The contest is being billed as something of a sequel to the Miss America and Mrs. America contests.

Would love to be winner

Mrs. Lyon would dearly love to win it even though she doesn't know who gave her name to contest officials. they contacted her after an anonymous person wrote the Chicago firm she was an ideal grandmother. A relative believes it may have been a favorite nephew who is a member of the Chicago Playboy Club. the Chicago headquarters for the contest is in the Playboy building.

There was some thought that maybe one of the other "girls" in the Grandmother's Club here, of which Mrs. Lyon was a founder, might have entered her name, but that, to, has been ruled out.

"I haven't said anything to them about it," she said. She hasn't shown any of the girls her bathing suit picture yet either, she admitted, and isn't likely to.
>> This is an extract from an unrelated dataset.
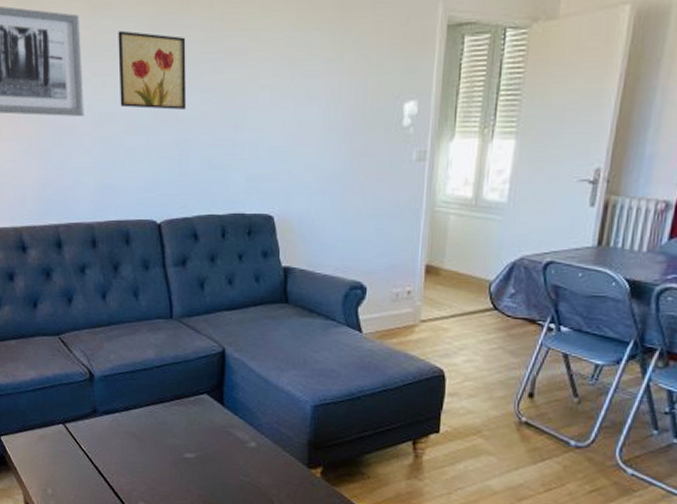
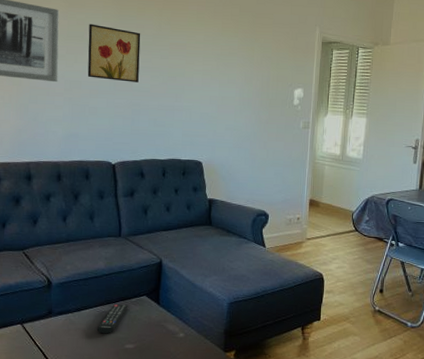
remote control: none [149,403,187,440] -> present [96,304,129,334]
It would probably cause gossip.

A spokesman for the Chicago public relations firm running the contest said the glamour grandma "will be much more than a pretty looking women." He pointed out some of the entries are real dazzlers, though, including a 65 year--old Ohio Grandma whose vital statistics are 38-24-36.

Such qualities as these notwithstanding, special talents. Including anything from being able to give a dramatic reading to rug making will be considered, the public relations man assured.
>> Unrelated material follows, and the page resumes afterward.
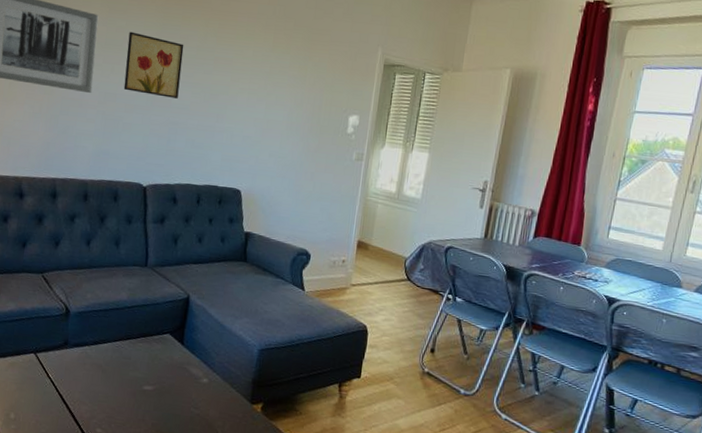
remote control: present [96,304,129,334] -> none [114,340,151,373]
The many-talented Mrs. Lyon has won scores of prizes and ribbons with her farm product exhibits at fairs and farm shows. She even once won a hog calling contest. She's also a budding amateur photographer and writes a folksy monthly column for the Farm Bureau Co-op's News of Martin County.

SHE HAS 33 GRANDCHILDREN

Her Grandma statistics are 8-33-20; --- that's children, grandchildren and great grandchildren, in that order.

She spent her adult married life on a farm just down the gravel road from the Mt. Calvary Methodist Church in which she now lives comfortably. The small church she attended closed in 1962 because it dwindling congregation could no longer support a minister. The property stood idle two years and weeds took over the church yard and the cemetery.

In the fall of 1964, just a few months, after her husband passed away, Mrs. Lyon began negotiation to buy the cemetery so she could keep - it up. She said church officials told her she couldn't buy the cemetery without buying the Church, too.

So she bought them both and she now must certainly rank among the nation's most unusual grandmother landlords.

This article was found along with a letter Grandma Lyon had submitted to Depauw Univ. in regard to the history of Mt. Calvary Church. The Article and letter were a great surprise to Ruth, who is one of her 33 grandchildren. Vera K. Lyon is probably one of the most remembered individuals of Martin County and most liked.